失落的英雄主义——论须一瓜小说《致新年快乐》

发表时间:2021/3/3   来源:《文化研究》2021年2月上   作者:彭冰迪
[导读] 作为长期供职于新闻媒体行业的作者,须一瓜创作小说往往以犯罪或社会事件为题材,注重塑造在道德审判下挣扎和赎罪的人物形象,对人性和社会进行尖锐的追问。在她最新创作的长篇小说《致新年快乐》中,须一瓜仍践行惯常的创作轨迹,她以一群反扒志愿者团队的故事书写了平民的英雄传奇,同时也以谐谑或严肃、喜剧与悲剧互相转换的手法打破这一场英雄幻梦。

湖北大学文学院现当代文学专业   彭冰迪

摘要:作为长期供职于新闻媒体行业的作者,须一瓜创作小说往往以犯罪或社会事件为题材,注重塑造在道德审判下挣扎和赎罪的人物形象,对人性和社会进行尖锐的追问。在她最新创作的长篇小说《致新年快乐》中,须一瓜仍践行惯常的创作轨迹,她以一群反扒志愿者团队的故事书写了平民的英雄传奇,同时也以谐谑或严肃、喜剧与悲剧互相转换的手法打破这一场英雄幻梦。
关键词:须一瓜;致新年快乐;英雄主义
        须一瓜的最新长篇小说《致新年快乐》讲述了二十多年前发生在新年快乐工艺品厂的一段往事。主人公成吉汉从小怀有一个警察梦,但车祸使得他的腿落下残疾。成吉汉接管新年快乐厂后,阴差阳错地聚集了一群和他志趣相投的人,他们组成了反扒志愿队。在一次次的战斗后,随着反扒志愿者们的名气越来越大,民间力量与公权力的对立愈发紧张,最后等待他们的是一场无法控制的悲剧。在这篇小说里,须一瓜改变了以往严肃尖锐的笔调,她尝试以一种诙谐夸张的手法书写存在于小人物身上的英雄主义,同时也贯穿着对这些人物的悲悯。

_所给记录_.

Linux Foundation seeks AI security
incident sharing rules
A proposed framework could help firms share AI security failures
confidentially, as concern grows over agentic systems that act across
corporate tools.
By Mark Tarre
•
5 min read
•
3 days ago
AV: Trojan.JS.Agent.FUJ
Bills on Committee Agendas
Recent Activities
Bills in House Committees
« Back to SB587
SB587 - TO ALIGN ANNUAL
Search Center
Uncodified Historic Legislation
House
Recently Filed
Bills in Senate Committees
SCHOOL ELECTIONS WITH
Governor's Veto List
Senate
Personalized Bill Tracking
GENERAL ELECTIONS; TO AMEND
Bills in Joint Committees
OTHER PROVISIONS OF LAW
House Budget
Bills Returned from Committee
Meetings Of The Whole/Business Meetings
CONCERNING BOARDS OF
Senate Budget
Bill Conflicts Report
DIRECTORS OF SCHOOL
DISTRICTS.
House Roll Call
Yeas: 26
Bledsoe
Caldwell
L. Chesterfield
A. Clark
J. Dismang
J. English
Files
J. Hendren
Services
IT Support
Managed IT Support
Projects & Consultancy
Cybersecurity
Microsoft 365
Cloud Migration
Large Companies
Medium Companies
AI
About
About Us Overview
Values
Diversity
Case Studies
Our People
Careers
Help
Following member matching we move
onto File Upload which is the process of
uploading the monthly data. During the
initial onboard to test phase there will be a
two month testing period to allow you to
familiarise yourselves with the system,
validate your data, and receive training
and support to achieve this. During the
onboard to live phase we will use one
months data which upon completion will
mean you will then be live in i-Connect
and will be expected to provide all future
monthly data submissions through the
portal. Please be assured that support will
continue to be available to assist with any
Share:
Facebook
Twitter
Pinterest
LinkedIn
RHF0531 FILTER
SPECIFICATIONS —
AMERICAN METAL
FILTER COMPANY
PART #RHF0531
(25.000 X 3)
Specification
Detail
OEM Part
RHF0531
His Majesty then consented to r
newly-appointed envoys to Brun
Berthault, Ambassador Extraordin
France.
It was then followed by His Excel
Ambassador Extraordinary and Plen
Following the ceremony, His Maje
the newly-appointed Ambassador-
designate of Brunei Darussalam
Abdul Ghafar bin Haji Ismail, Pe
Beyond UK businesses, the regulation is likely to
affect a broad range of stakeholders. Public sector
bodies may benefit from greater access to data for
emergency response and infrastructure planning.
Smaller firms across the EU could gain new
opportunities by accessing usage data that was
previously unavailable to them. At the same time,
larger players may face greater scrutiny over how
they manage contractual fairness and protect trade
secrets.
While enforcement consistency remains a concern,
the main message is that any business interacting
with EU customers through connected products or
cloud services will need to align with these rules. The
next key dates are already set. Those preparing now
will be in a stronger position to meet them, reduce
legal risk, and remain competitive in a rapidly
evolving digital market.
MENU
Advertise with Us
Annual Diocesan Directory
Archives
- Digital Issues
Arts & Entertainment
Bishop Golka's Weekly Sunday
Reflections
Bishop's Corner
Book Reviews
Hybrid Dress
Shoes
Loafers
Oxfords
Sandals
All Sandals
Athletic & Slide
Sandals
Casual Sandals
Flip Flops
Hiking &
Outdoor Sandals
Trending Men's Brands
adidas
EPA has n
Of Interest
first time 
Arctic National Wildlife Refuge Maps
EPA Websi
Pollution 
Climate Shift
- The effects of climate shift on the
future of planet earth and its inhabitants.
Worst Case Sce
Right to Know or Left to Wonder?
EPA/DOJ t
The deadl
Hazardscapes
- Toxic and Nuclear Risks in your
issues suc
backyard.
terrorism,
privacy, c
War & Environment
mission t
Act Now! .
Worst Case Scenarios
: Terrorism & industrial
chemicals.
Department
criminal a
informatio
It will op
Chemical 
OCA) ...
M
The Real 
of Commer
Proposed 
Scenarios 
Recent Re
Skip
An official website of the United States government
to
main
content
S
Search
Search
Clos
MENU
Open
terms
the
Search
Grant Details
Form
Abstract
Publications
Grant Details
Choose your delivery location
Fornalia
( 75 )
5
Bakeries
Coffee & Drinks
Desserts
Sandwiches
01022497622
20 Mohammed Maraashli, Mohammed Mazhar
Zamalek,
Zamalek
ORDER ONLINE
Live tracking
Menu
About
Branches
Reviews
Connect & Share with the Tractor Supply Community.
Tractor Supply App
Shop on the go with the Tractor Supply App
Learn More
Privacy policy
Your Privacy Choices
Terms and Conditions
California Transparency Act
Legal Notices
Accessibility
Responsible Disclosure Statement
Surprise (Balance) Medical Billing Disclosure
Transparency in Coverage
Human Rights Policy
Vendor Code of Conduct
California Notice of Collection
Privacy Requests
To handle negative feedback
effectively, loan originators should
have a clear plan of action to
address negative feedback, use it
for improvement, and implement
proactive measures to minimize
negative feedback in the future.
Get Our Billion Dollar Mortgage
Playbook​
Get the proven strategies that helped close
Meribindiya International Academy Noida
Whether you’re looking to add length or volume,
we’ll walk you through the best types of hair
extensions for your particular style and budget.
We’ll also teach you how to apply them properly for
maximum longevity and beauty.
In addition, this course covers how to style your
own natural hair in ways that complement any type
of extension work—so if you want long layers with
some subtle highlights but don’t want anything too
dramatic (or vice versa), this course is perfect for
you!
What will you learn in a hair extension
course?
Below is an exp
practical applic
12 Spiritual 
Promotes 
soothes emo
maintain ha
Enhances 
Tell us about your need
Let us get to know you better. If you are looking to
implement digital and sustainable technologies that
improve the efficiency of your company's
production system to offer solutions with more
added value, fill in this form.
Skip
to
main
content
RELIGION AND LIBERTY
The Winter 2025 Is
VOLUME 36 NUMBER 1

_练习说明_. 请从前面这篇评论须一瓜小说《致新年快乐》的文章的最后一句之后续写。

_作答区_.
        一、天真愚蠢背后的精神高贵
        在《致新年快乐》中,叙述者以妹妹的身份来讲述成吉汉的故事,毫无疑问成吉汉作为主人公承载着整篇小说的题旨。成吉汉幼年的经历导致了他身体的残疾与心理的阴影。在须一瓜以往的写作中,也出现过类似的人物,比如《在水仙花上起舞》里天才理发师的阿丹。他们都具有着同样的特点,即身体或智力上的残疾,但都拥有一种纯粹的高贵。
        在小说开头,作者借父亲的声音暗示了成吉汉的命运轨迹。“在我母亲眼里,我哥哥是个天才。在我父亲看来,他就是一个白痴。心情好的时候,我父亲会表情揶揄地说,我有一个高贵的蠢蛋。”[1]就像他父亲对他的评价一样,成吉汉的确是一个“白痴”,但不可否认他身上也体现着一种夺目的高贵。一方面,在世俗的观念中,成吉汉有着超乎常人的天真以及不符合年龄的愚蠢。比如出于对音乐的痴狂,他将厂区的音响设施全部更换,只为了追求更好的音乐体验;再比如他的身边聚集着一群不务正业的保安,作为老板的他甚至亲自上阵,带领着这群人进行义务的反扒行动。在抓捕过程中,他可以为了追击罪犯而不顾经济效益,让“新年快乐”厂遭受损失。他不务正业,不切实际,挥金如土,对经济效益毫不在意,而专注地沉醉于自我的理想主义之中。这些事件都表明成吉汉是一个天真愚蠢的人。另一方面,虽然身体的残疾以及性格的孤僻让成吉汉与警察梦失之交臂,但心中炽热的情怀依旧促使着成吉汉奋不顾身地投入反扒事业中。他对罪恶有着一种与生俱来的憎恶与仇恨,它们驱动着成吉汉奋不顾身地抓捕小偷、制止犯罪。被过分禁锢的童年以及内心深处的极度自卑、自尊令他更加渴望通过维护正义来获取他人的尊重和敬仰。后来的幼儿园持刀伤人事件、摩托车抢包事件以及与女扒手团伙斗智斗勇事件等等都体现了成吉汉对正义的坚守,对道德秩序的维护。他天生沉湎于警心警魂,即便时候动机里带有部分虚荣的成分,但更多的仍是崇高的精神与品格。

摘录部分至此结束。